Dataset entries:
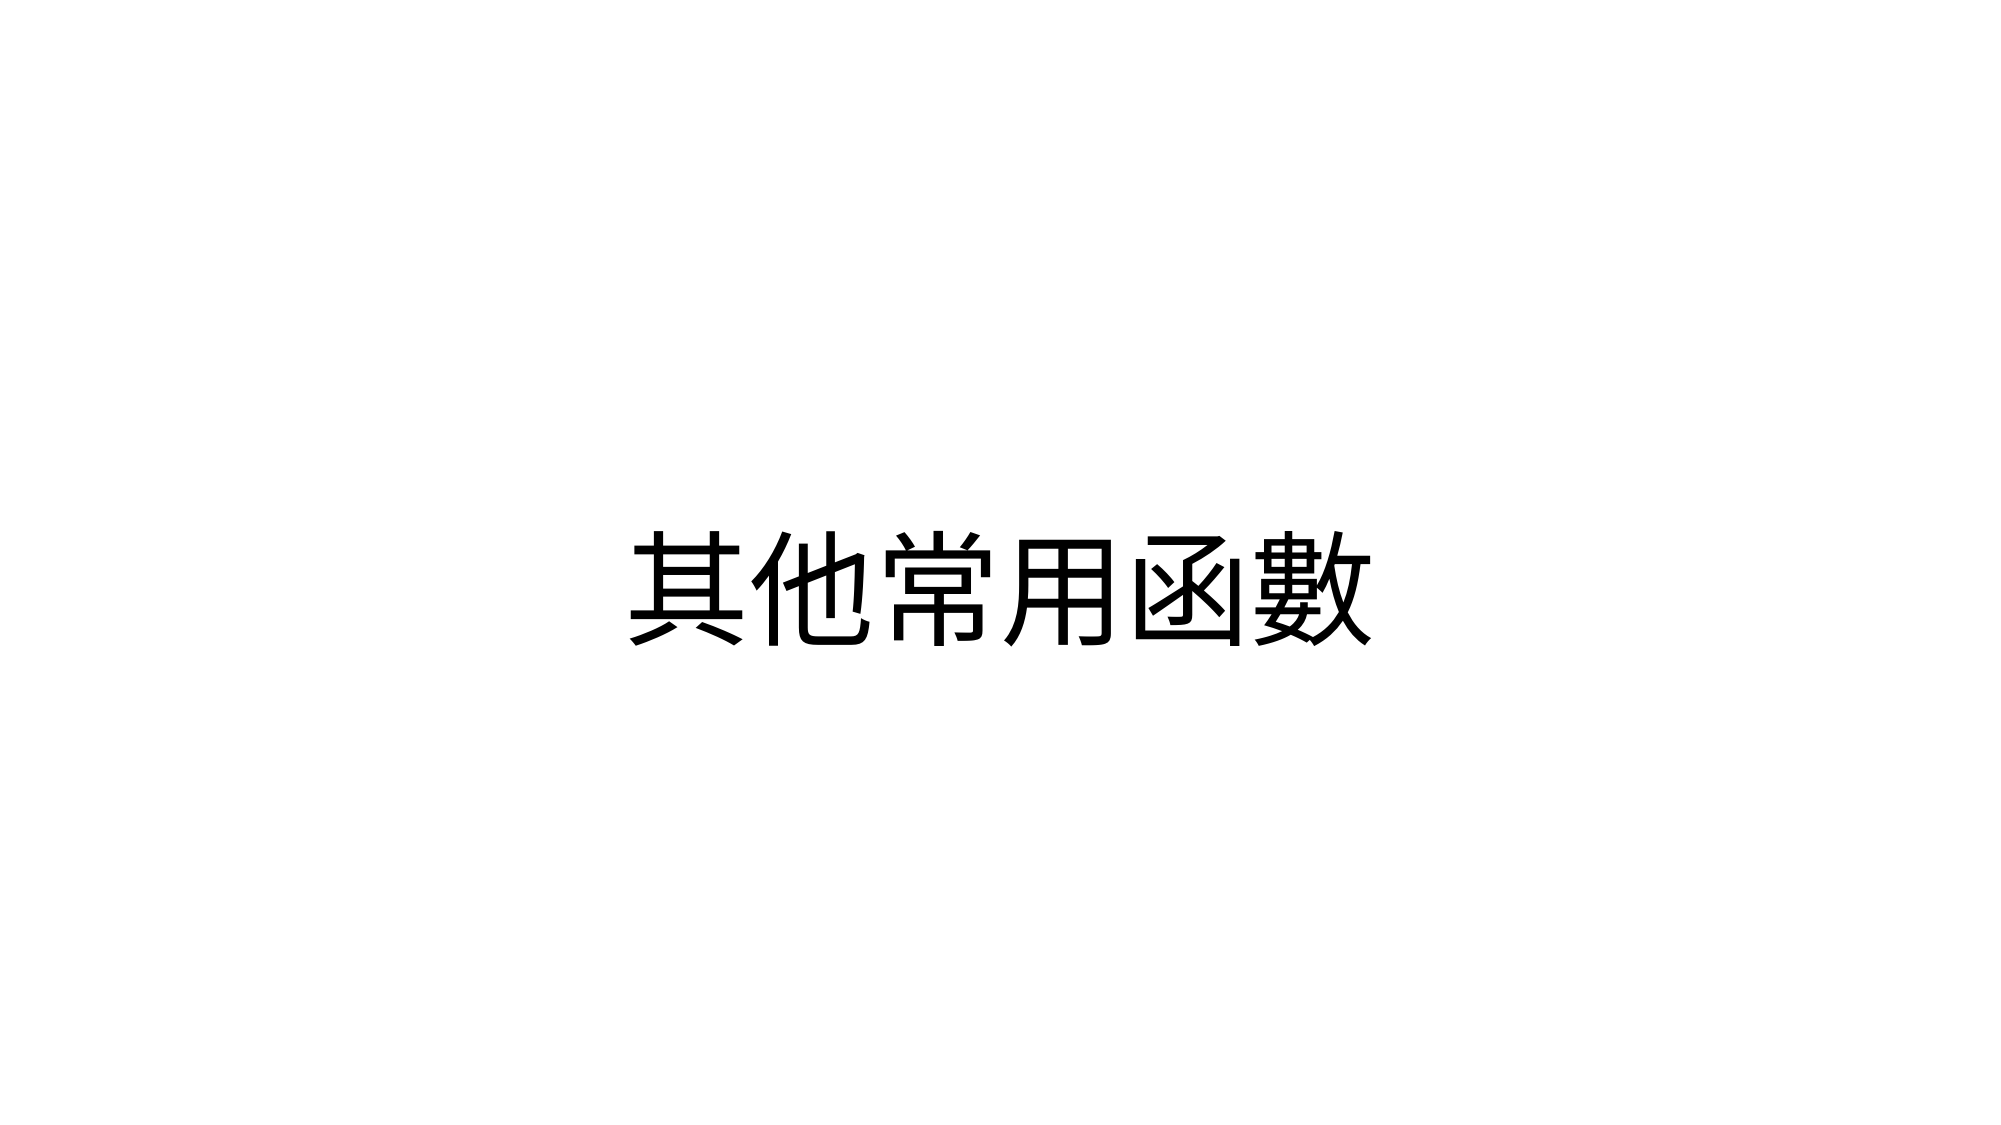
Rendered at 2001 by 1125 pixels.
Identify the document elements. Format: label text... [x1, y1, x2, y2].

text_box 其他常用函數 [137, 453, 1863, 672]
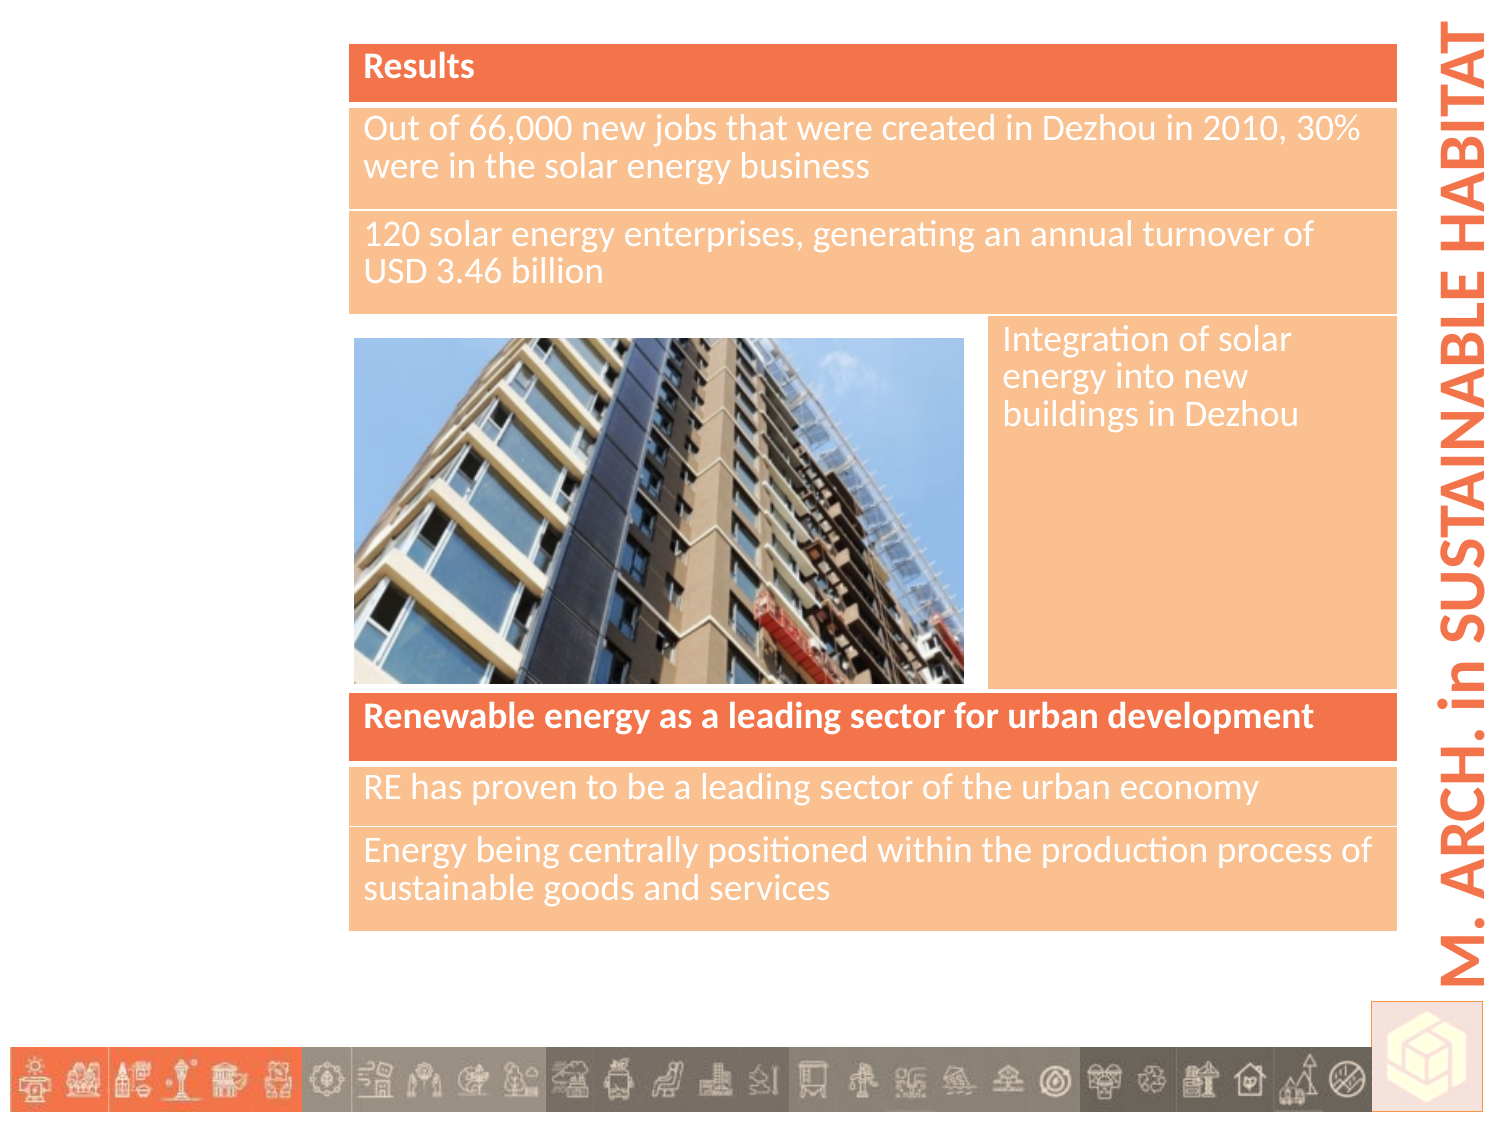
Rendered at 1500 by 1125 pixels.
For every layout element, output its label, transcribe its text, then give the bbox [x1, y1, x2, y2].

table_header Results [349, 44, 1397, 102]
table_cell Energy being centrally positioned within the production process of sustainable goods and services [349, 827, 1397, 931]
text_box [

▸ TRY IT:
What must be transcribed is the run of lines from the one containing "Rendered at 1500 by 1125 pixels." to the last line of the data above, inclusive, and only that.

▸ RESULT OF THE TASK:
Rendered at 1500 by 1125 pixels.
For every layout element, output its label, transcribe its text, then give the bbox [x1, y1, x2, y2].

table_header Results [349, 44, 1397, 102]
table_cell Energy being centrally positioned within the production process of sustainable goods and services [349, 827, 1397, 931]
text_box [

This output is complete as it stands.